**PARTS OF THE EXERCISE:**
**1.** In the Flink SQL materialized table documentation, list every time unit that the FRESHNESS clause accepts.
**2.** Resume the Flink SQL materialized table documentation after its final sentence and keep writing.

>> Start DOCUMENT PASSAGE

Materialized Table Statements #

Flink SQL supports the following Materialized Table statements for now:

CREATE [OR ALTER] MATERIALIZED TABLE #

CREATE [OR ALTER] MATERIALIZED TABLE [catalog_name.][db_name.]table_name [( { <physical_column_definition> | <metadata_column_definition> | <computed_column_definition> }[ , ...n] [ <watermark_definition> ] [ <table_constraint> ][ , ...n] )] [COMMENT table_comment] [PARTITIONED BY (partition_column_name1, partition_column_name2, ...)] [WITH (key1=val1, key2=val2, ...)] [FRESHNESS = INTERVAL '<num>' { SECOND[S] | MINUTE[S] | HOUR[S] | DAY[S] }] [REFRESH_MODE = { CONTINUOUS | FULL }] AS <select_statement> <physical_column_definition>: column_name column_type [ <column_constraint> ] [COMMENT column_comment] <column_constraint>: [CONSTRAINT constraint_name] PRIMARY KEY NOT ENFORCED <table_constraint>: [CONSTRAINT constraint_name] PRIMARY KEY (column_name, ...) NOT ENFORCED <metadata_column_definition>: column_name column_type METADATA [ FROM metadata_key ] [ VIRTUAL ] <computed_column_definition>: column_name AS computed_column_expression [COMMENT column_comment] <watermark_definition>: WATERMARK FOR rowtime_column_name AS watermark_strategy_expression

PRIMARY KEY #

PRIMARY KEY defines an optional list of columns that uniquely identifies each row within the table. The column as the primary key must be non-null.

>> End DOCUMENT PASSAGE
>> Start DATA EXTRACT

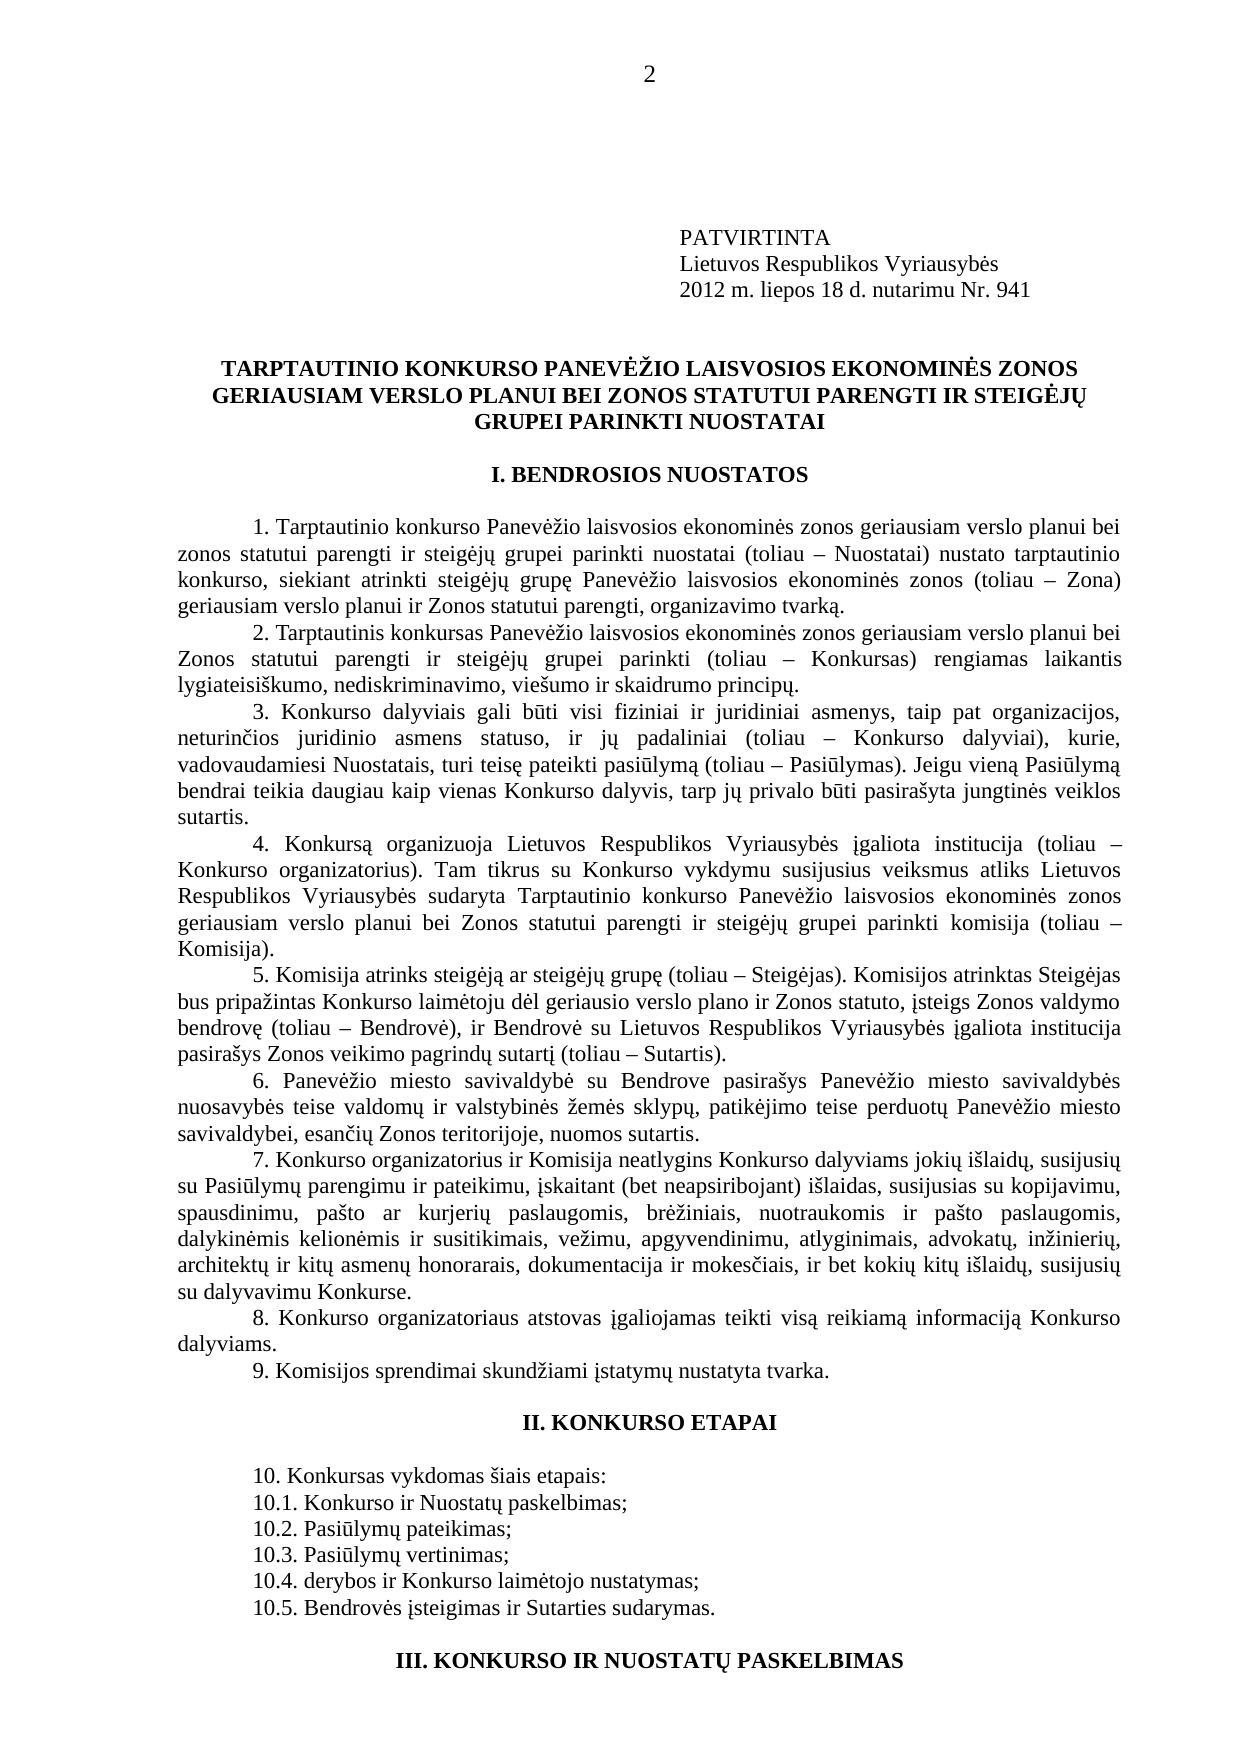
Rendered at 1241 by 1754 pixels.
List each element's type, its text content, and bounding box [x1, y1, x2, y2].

>> End DATA EXTRACT

**ANSWERS GIVEN:**
**1.** SECOND[S], MINUTE[S], HOUR[S], DAY[S]

**2.**
PARTITIONED BY #

PARTITIONED BY defines an optional list of columns to partition the materialized table. A directory is created for each partition if this materialized table is used as a filesystem sink.

Example:

-- Create a materialized table and specify the partition field as `ds`. CREATE MATERIALIZED TABLE my_materialized_table  PARTITIONED BY (ds)  FRESHNESS = INTERVAL '1' HOUR  AS SELECT  ds  FROM  ...

Note

The partition column must be included in the query statement of the materialized table.

WITH Options #

WITH Options are used to specify the materialized table properties, including connector options and time format option for partition fields.

-- Create a materialized table, specify the partition field as 'ds', and the corresponding time format as 'yyyy-MM-dd' CREATE MATERIALIZED TABLE my_materialized_table  PARTITIONED BY (ds)  WITH (  'format' = 'json',  'partition.fields.ds.date-formatter' = 'yyyy-MM-dd'  )  ...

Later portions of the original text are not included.